§ **Work instructions**:
1 – In the MIDAS simulation documentation below, which function generates the innovations by default?
2 – Please turn the block of the MIDAS simulation documentation beginning "@param n The sample size" into a short list that keeps each parameter's main facts.

§ **Selected extract**:
▼
# R/simulate.R In midasr: Mixed Data Sampling Regression

#### Documented in midas_auto_simmidas_lstr_simmidas_mmm_simmidas_pl_simmidas_simmidas_si_simsimulate.midas_r

##' Simulate simple MIDAS regression response variable
##'
##' Given the predictor variable and the coefficients simulate MIDAS regression response variable.
##'
##' @param n The sample size
##' @param x a \code{ts} object with MIDAS regression predictor variable
##' @param theta a vector with MIDAS regression coefficients
##' @param rand_gen the function which generates the sample of innovations, the default is \code{\link{rnorm}}
##' @param innov the vector with innovations, the default is NULL, i.e. innovations are generated using argument \code{rand_gen}
##' @param ... additional arguments to \code{rand_gen}.
▲
§ **Information**:
▼
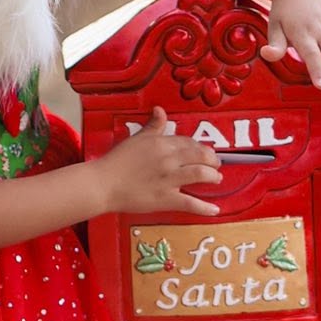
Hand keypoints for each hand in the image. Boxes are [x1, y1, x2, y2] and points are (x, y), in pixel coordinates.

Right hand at [95, 105, 222, 217]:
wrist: (103, 184)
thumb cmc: (116, 162)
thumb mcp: (136, 138)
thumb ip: (152, 126)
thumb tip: (160, 110)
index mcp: (161, 143)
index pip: (188, 142)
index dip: (199, 147)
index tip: (202, 151)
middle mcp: (168, 159)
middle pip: (200, 156)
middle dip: (212, 159)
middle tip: (216, 164)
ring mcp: (168, 179)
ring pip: (201, 175)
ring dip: (213, 176)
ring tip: (217, 178)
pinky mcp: (165, 199)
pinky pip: (190, 203)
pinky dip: (205, 208)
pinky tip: (215, 210)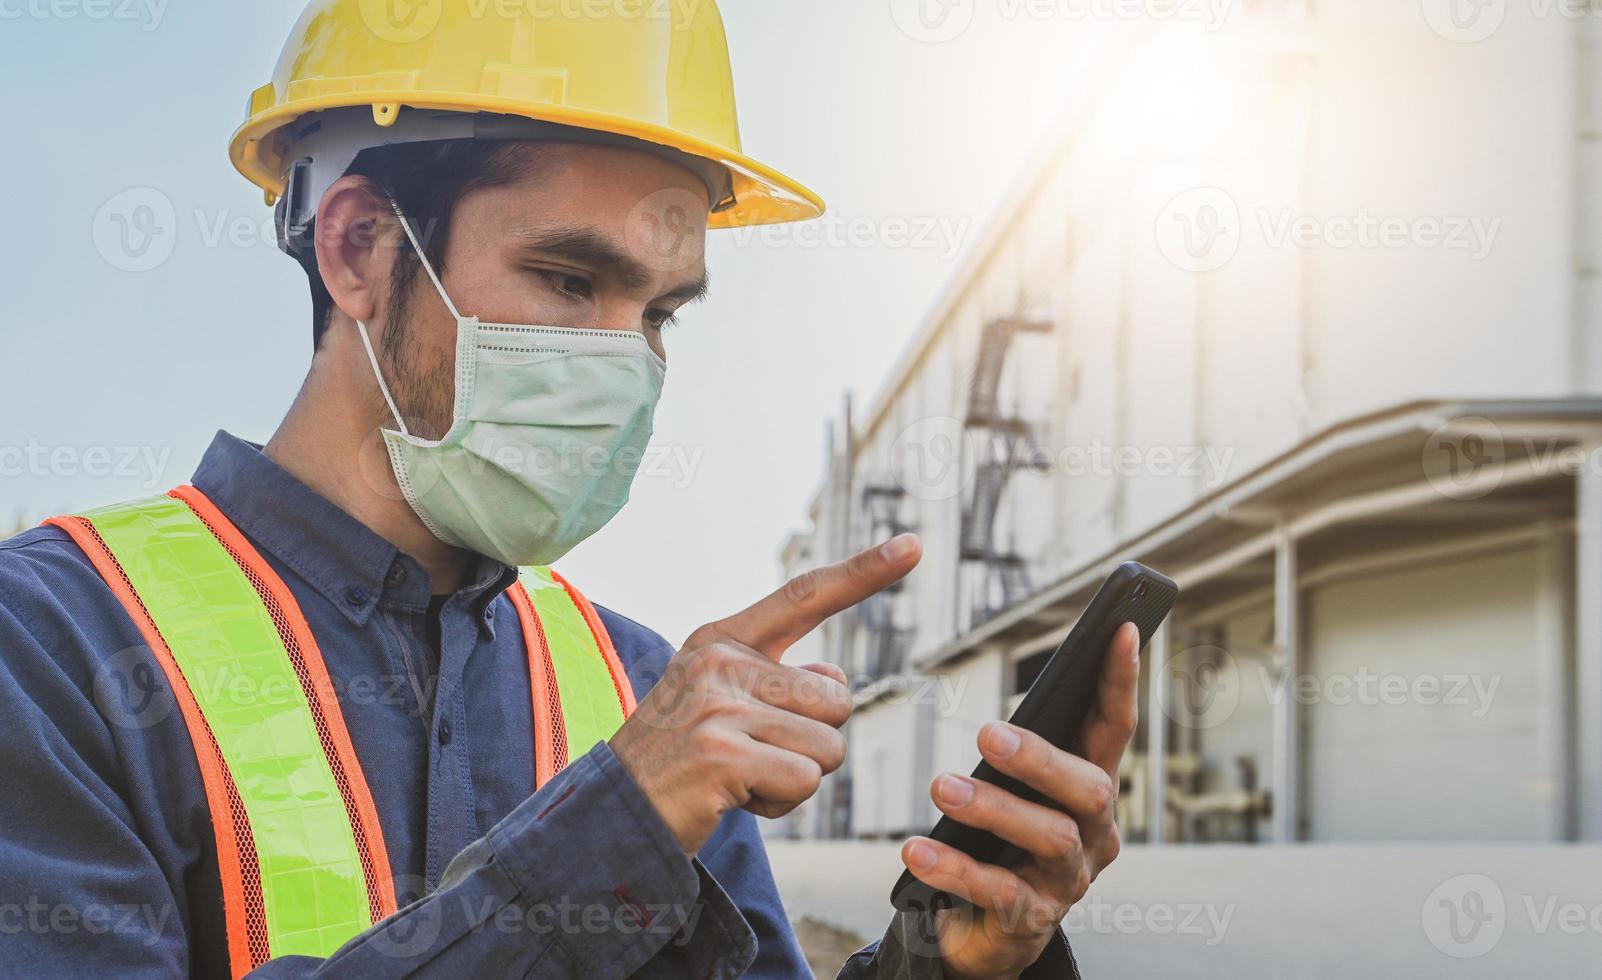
▲
§ **Answers per task**:
1 – rnorm

2 –
- n: sample size
- x: ts object holding the MIDAS regression predictor variable
- theta: vector of MIDAS regression coefficients
- rand_gen: function generating the innovations; defaults to rnorm
- innov: vector of innovations; defaults to NULL, so innovations are generated with rand_gen
- ...: additional arguments to rand_gen